In work appearing this week in PNAS, Stanford University's Jerrod Schwartz and Stephen Quake show that they can use single molecule measurements to find the "speed limit" of DNA polymerase. By observing both the burst synthesis rate and pausing events, they found that for E. coli DNA Polymerase I (KF), the strand displacement burst synthesis rate was one order of magnitude faster than the reported bulk strand displacement rate, "a discrepancy that can be accounted for by sequence specific pausing," they say. Their observations also showed that the burst synthesis rate can vary up to 50-fold from molecule to molecule.
A team of scientists led by those at the Albert Einstein College of Medicine in New York has found that a certain group of Ashkenazi Jewish centenarians share the trait of having longer telomeres and genetic variations in telomerase genes. Telomere shortening has been associated with diseases of aging. In this paper, sequence analysis of two major genes associated with telomerase activity, hTERT and hTERC, showed "overrepresentation of synonymous and intronic mutations among centenarians relative to controls," they say. "Moreover, we identified a common hTERT haplotype that is associated with both exceptional longevity and longer telomere length." The findings, says a story at BBC, suggest that "telomere length and variants of telomerase genes combine to help people live very long lives, perhaps by protecting them from the diseases of old age," they say.

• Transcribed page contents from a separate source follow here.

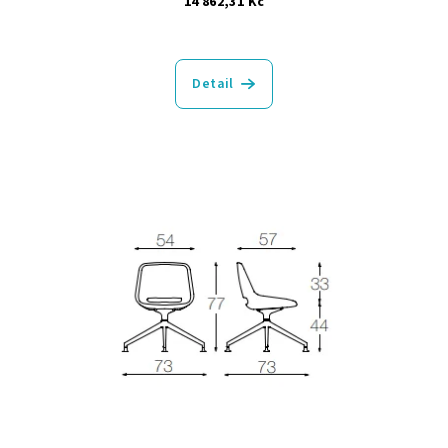
14 862,31 Kč
Detail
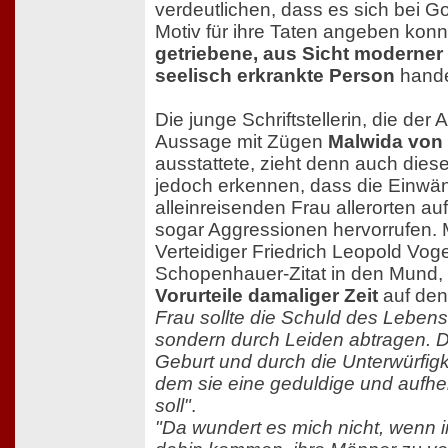
verdeutlichen, dass es sich bei Got
Motiv für ihre Taten angeben kon
getriebene, aus Sicht moderner
seelisch erkrankte Person
hande
Die junge Schriftstellerin, die der
Aussage mit Zügen
Malwida von
ausstattete, zieht denn auch die
jedoch erkennen, dass die Einwän
alleinreisenden Frau allerorten a
sogar Aggressionen hervorrufen. M
Verteidiger Friedrich Leopold Vog
Schopenhauer-Zitat in den Mund,
Vorurteile damaliger Zeit
auf den
Frau sollte die Schuld des Lebens
sondern durch Leiden abtragen. 
Geburt und durch die Unterwürfigk
dem sie eine geduldige und aufhei
soll"
.
"Da wundert es mich nicht, wenn i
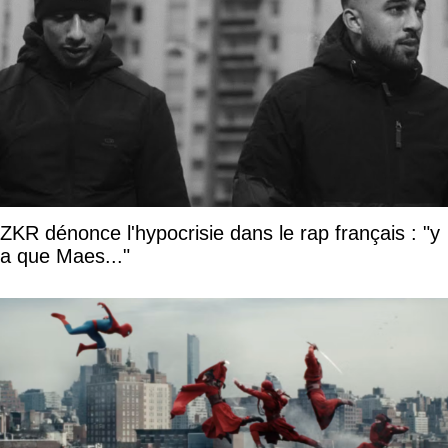
ZKR dénonce l'hypocrisie dans le rap français : "y
a que Maes..."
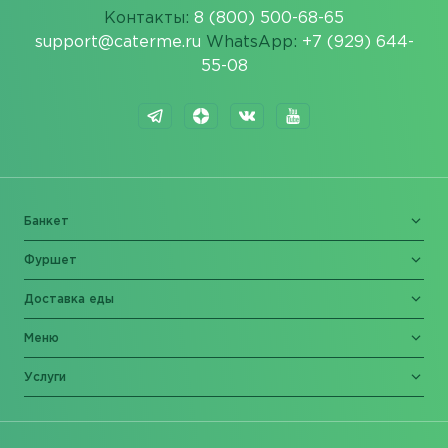
Контакты:
8 (800) 500-68-65
support@caterme.ru
WhatsApp:
+7 (929) 644-
55-08
Банкет
Фуршет
Доставка еды
Меню
Услуги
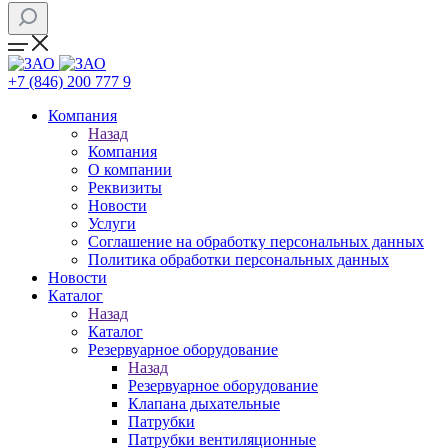
+7 (846) 200 777 9
Компания
Назад
Компания
О компании
Реквизиты
Новости
Услуги
Соглашение на обработку персональных данных
Политика обработки персональных данных
Новости
Каталог
Назад
Каталог
Резервуарное оборудование
Назад
Резервуарное оборудование
Клапана дыхательные
Патрубки
Патрубки вентиляционные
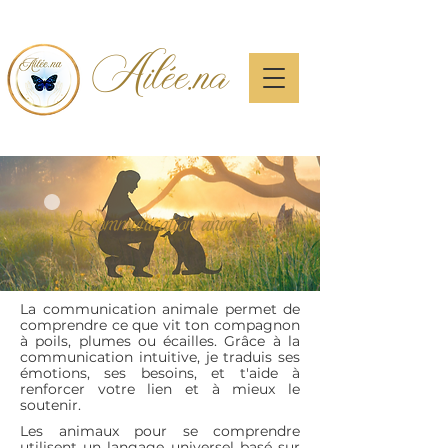
Ailée.na
La communication animale
La communication animale permet de
comprendre ce que vit ton compagnon
à poils, plumes ou écailles. Grâce à la
communication intuitive, je traduis ses
émotions, ses besoins, et t'aide à
renforcer votre lien et à mieux le
soutenir.
Les animaux pour se comprendre
utilisent un langage universel basé sur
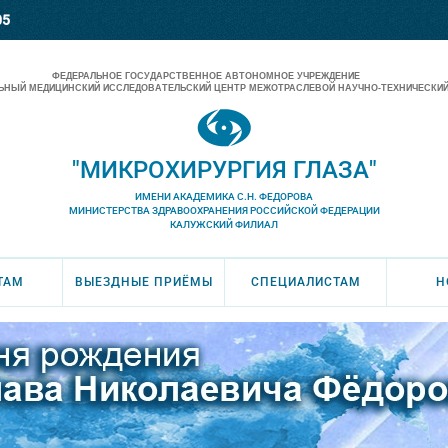
05
ФЕДЕРАЛЬНОЕ ГОСУДАРСТВЕННОЕ АВТОНОМНОЕ УЧРЕЖДЕНИЕ
НЫЙ МЕДИЦИНСКИЙ ИССЛЕДОВАТЕЛЬСКИЙ ЦЕНТР МЕЖОТРАСЛЕВОЙ НАУЧНО-ТЕХНИЧЕСКИЙ
"МИКРОХИРУРГИЯ ГЛАЗА"
ИМЕНИ АКАДЕМИКА С.Н. ФЕДОРОВА
МИНИСТЕРСТВА ЗДРАВООХРАНЕНИЯ РОССИЙСКОЙ ФЕДЕРАЦИИ
КАЛУЖСКИЙ ФИЛИАЛ
ТАМ
ВЫЕЗДНЫЕ ПРИЁМЫ
СПЕЦИАЛИСТАМ
Н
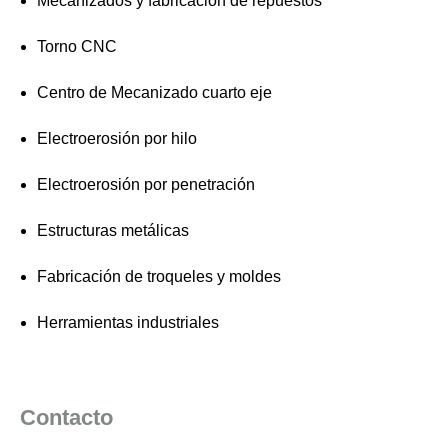
Mecanizados y fabricación de repuestos
Torno CNC
Centro de Mecanizado cuarto eje
Electroerosión por hilo
Electroerosión por penetración
Estructuras metálicas
Fabricación de troqueles y moldes
Herramientas industriales
Contacto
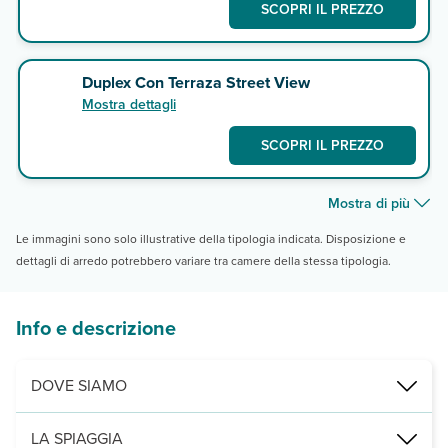
SCOPRI IL PREZZO
Duplex Con Terraza Street View
Mostra dettagli
SCOPRI IL PREZZO
Mostra di più
Le immagini sono solo illustrative della tipologia indicata. Disposizione e
dettagli di arredo potrebbero variare tra camere della stessa tipologia.
Info e descrizione
DOVE SIAMO
Corralejo, a 100 m dal mare, 1200 m dalle spiagge di Waikiki e La
LA SPIAGGIA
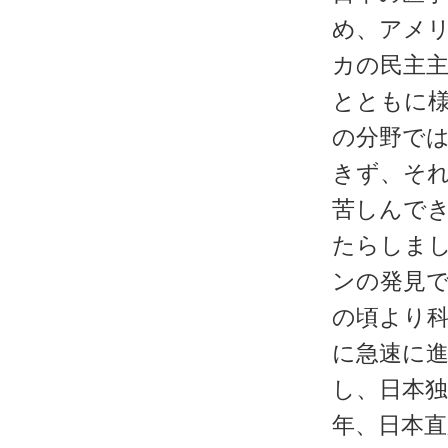
め、アメ
カの民主
とともに
の分野で
きず、そ
苦しんで
たらしま
ンの発見
の頃より
に急速に
し、日本
年、日本直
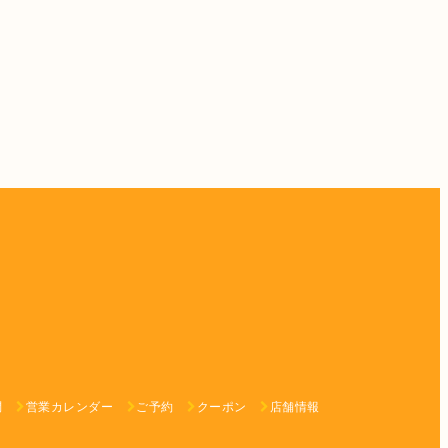
問
営業カレンダー
ご予約
クーポン
店舗情報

University of California, San Francisco, scientists studied how prion protein conformation affects its activity in a host cell. Led by Stanley Prusiner, they made an array of recombinant PrP amyloids with different stabilities and saw that when put into mice the most stable amyloids produced the most stable prion strains with the longest incubation times, while more labile amyloids produced less stable strains and shorter incubation times. "The direct relationship between stability and incubation time of prion strains suggests that labile prions are more fit, in that they accumulate more rapidly and thus kill the host faster," they say.
Finally, work from David Baltimore at Cal Tech and Pin Wang at the University of Southern California used a lentivector-based vaccine to induce a type of HIV-1 immunity in dendritic cells. The system encodes the HIV Gag protein, and the cellular specificity comes about "through pseudotyping the vector with an engineered Sindbis virus glycoprotein capable of selectively binding to the DC-SIGN protein," they say. Their results show that one immunization by this vector can induce an HIV Gag-specific immune response in mice.